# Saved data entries
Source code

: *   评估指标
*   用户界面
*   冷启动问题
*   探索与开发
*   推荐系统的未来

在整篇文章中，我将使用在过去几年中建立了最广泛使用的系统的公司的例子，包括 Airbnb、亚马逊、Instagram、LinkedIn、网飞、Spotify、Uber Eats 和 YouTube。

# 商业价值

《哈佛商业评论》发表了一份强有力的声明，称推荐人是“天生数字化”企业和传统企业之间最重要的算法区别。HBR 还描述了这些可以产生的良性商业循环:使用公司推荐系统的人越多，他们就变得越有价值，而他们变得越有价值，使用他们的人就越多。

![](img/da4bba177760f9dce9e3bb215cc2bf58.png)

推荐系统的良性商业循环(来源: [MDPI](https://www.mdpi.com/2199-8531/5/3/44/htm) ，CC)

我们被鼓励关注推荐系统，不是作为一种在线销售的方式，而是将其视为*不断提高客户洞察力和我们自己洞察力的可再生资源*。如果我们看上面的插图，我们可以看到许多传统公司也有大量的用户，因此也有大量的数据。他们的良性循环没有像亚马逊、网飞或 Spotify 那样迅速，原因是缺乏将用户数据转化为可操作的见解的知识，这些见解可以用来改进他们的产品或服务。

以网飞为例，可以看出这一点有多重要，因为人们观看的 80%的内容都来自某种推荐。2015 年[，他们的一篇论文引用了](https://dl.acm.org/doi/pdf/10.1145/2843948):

# Description of the task
Nothing but a number is expected here: the number of lines above that hold the word "https".

# Solution to the problem
2